From Edinburgh, on the 3rd June, Boswell wrote to Mr. Temple as follows:—

“On my arrival here I had the pleasure to find my wife and two little daughters as well as I could wish; but indeed, my worthy friend, it required some philosophy to bear the change from England to Scotland. The unpleasing tone, the rude familiarity, the barren conversation, of those whom I found here, in comparison with what I had left, really hurt my feelings.... The General Assembly is sitting, and I practise at its bar. There is de facto something low and coarse in such employment, though on paper it is a Court of Supreme Judicature; but guineas must be had.”

“Low and coarse” as Boswell regarded the practice of his profession in the General Assembly of the Church of Scotland, he acknowledges that he did not perform his part without some misgiving. “Do you know,” he proceeds, “it requires more than ordinary spirit to do what I am to do this very morning; I am to go to the General Assembly and arraign a judgment pronounced last year by Dr. Robertson, John Home, and a good many more of them, and they are to appear on the other side. To speak well, when I despise both the cause and the judges, is difficult; but I believe I shall do so wonderfully. I look forward with aversion to the little dull labours of the Court of Session.”

Besides being disgusted with the Scottish Lord Advocate, Scottish manners, and Scottish courts, ecclesiastical and civil, Boswell was particularly dissatisfied with his father. He had sent him, he writes, “a conciliatory letter, but he fears he is callous.” In dread of the paternal allowance being discontinued, he writes,—

“If Lord Mountstuart would but give me an independency from the King while my father lives, I should be a fine fellow.” He adds, “My promise under the venerable yew has kept me sober.”

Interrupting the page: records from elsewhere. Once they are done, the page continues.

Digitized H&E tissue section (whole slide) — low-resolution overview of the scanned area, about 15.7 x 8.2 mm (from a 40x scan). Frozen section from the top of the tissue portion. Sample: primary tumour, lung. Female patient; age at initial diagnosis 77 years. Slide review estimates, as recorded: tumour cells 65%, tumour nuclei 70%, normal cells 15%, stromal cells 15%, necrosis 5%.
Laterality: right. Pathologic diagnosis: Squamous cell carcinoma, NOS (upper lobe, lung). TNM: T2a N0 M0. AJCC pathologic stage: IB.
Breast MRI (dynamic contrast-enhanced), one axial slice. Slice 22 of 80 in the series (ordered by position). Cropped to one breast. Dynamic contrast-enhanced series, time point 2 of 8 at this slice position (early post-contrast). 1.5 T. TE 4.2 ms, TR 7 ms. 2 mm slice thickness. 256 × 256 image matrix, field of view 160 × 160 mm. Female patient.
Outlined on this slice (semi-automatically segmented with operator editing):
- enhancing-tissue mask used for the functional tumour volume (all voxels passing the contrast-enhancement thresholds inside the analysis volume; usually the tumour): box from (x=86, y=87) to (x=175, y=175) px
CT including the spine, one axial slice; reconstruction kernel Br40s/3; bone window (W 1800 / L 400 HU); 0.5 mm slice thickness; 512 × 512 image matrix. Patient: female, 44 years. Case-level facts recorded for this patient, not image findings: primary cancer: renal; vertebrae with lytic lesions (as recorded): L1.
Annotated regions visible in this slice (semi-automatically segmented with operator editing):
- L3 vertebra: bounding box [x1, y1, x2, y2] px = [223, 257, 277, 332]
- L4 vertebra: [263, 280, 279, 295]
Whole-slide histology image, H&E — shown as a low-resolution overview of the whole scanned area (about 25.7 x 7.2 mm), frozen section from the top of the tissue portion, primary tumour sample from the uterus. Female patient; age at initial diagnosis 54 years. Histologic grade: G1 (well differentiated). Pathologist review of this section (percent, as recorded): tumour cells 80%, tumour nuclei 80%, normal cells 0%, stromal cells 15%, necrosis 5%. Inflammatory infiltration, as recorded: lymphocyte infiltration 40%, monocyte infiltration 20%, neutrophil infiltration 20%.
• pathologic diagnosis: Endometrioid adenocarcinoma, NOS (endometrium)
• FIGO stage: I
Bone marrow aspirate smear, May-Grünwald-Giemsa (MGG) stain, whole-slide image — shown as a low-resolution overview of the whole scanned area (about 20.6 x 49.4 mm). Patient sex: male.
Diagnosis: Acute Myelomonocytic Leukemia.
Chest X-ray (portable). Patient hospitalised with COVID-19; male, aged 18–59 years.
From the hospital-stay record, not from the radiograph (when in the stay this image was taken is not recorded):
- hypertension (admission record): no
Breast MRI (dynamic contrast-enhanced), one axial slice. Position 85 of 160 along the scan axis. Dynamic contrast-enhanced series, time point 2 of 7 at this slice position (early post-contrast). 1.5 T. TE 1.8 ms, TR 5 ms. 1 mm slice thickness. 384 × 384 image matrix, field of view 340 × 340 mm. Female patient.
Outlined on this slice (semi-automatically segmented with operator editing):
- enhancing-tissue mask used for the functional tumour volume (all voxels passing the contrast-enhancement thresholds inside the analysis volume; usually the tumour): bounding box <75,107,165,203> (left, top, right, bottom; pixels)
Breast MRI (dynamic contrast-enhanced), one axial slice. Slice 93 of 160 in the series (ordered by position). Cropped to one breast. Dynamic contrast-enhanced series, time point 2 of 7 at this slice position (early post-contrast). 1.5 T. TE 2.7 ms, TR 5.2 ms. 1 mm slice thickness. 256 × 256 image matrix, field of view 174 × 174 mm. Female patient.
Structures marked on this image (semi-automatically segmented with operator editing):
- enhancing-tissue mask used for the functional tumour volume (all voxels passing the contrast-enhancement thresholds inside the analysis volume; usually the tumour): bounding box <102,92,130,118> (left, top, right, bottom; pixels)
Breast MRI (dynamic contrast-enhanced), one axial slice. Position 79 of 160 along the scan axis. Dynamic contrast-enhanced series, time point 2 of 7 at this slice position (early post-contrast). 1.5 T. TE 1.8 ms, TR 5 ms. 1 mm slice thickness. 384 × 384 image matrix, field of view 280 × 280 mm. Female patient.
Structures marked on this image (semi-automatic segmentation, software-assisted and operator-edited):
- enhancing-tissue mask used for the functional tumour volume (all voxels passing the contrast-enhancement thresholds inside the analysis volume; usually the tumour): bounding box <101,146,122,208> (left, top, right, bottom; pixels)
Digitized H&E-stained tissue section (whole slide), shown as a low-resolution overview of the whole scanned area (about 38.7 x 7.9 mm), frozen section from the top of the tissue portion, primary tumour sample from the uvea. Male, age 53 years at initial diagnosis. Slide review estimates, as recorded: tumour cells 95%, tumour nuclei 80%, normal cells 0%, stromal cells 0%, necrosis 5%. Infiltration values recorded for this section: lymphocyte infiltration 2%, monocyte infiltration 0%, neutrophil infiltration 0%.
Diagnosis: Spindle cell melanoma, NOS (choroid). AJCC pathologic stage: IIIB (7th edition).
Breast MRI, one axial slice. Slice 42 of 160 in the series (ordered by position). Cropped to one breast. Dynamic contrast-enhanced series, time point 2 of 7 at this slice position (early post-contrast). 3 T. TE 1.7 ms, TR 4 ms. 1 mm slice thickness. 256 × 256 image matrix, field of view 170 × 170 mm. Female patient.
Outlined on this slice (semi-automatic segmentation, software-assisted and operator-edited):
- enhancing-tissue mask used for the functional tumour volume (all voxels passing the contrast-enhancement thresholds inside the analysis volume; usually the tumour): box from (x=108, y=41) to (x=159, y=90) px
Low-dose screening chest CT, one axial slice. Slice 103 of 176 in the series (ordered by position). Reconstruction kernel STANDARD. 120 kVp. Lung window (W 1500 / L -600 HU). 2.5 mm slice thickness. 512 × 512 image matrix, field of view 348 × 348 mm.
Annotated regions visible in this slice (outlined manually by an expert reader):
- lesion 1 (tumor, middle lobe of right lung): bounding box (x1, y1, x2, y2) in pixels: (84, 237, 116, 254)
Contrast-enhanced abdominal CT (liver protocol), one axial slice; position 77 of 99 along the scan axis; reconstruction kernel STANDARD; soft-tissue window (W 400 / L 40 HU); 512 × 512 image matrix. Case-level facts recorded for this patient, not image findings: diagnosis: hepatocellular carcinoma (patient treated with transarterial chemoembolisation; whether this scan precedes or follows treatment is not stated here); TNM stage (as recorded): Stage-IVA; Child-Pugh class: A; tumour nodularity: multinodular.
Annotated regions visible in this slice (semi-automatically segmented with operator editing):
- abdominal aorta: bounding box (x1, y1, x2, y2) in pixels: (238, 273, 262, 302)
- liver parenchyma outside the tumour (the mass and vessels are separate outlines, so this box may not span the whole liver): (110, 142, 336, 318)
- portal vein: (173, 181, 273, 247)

Boswell’s habits were not more pleasing to his father than were his professional diligence and domestic economy. In the belief that his son was an incorrigible idler, Lord Auchinleck seriously meditated a withdrawal of his pension. But for his two children, disinheritance might have followed. To Mr. Temple on the 19th of June he wrote thus:—

“My father is most unhappily dissatisfied with me. My wife and I dined with him on Saturday; he did not salute her, though he had not seen her for three months; nor did he so much as ask her how she did, though she is advanced in pregnancy. I understand he fancies that if I had married another woman, I might not only have had a better portion with her, but might have been kept from what he thinks idle and extravagant conduct. He harps on my going over Scotland with a brute[56] (think how shockingly erroneous!), and wandering, or some such phrase, to London. In vain do I defend myself; even the circumstance that my last jaunt to London did not cost me £20—as I got forty-two guineas in London—does not affect him. How hard it is that I am totally excluded from parental comfort! I have a mind to go to Auchinleck next autumn, and try what living in a mixed stupidity of attention to common objects, and restraint from expressing any of my own feelings, can do with him. I always dread his making some bad settlement.”

Lord Auchinleck had solid grounds for indignation. He allowed his son £300 per annum, besides having provided him with a very expensive education. In the Scottish courts Boswell had abundant employment when he evinced the slightest inclination to attend to it. He had run himself aground; he owed a thousand pounds, which he could not pay, and his creditors were clamorous. Fretting under the unexpected burden which he was expected to sustain, Lord Auchinleck felt disposed to blame his daughter-in-law for encouraging his son’s extravagance, and it is not certain that Boswell took the blame solely upon himself. The worthy judge was at length got over, and Boswell recovered his elasticity. To Mr. Temple on the 12th August he writes as follows:—

“Tell me, my dear Temple, if a man who receives so many marks of more than ordinary consideration can be satisfied to drudge in an obscure corner, where the manners of the people are disagreeable to him? You see how soon I revive again. Could I but persuade my father to give me £400 a year, and let me go to the English Bar, I think I should be much better. That, however, seems to be impossible. As he is bound for £1,000 which I owe, he has resolved to lessen his allowance to me of £300 to £200. I must not dispute with him, but he is really a strange man. He is gone to Auchinleck. I intend to pass a little while with him there soon, and sound him; or there see just what attention can produce.”

In allusion to the request that his letters might be preserved, Boswell was assured by Mr. Temple that he too contemplated a publication. Boswell pronounces it “a charming thought.”[57] He refers exultingly to the attention he had lately received from Paoli. “For the last fortnight that I was in London,” he writes, “I lay at his house, and had the command of his coach.... I felt more dignity when I had several servants at my devotion, a large apartment, and the convenience and state of a coach; I recollected that this dignity in London was honourably acquired by my travels abroad, and my pen after I came home, so I could enjoy it with my own approbation; and in the extent and multiplicity of the metropolis other people had not even the materials for finding fault, as my situation was not particularly known.”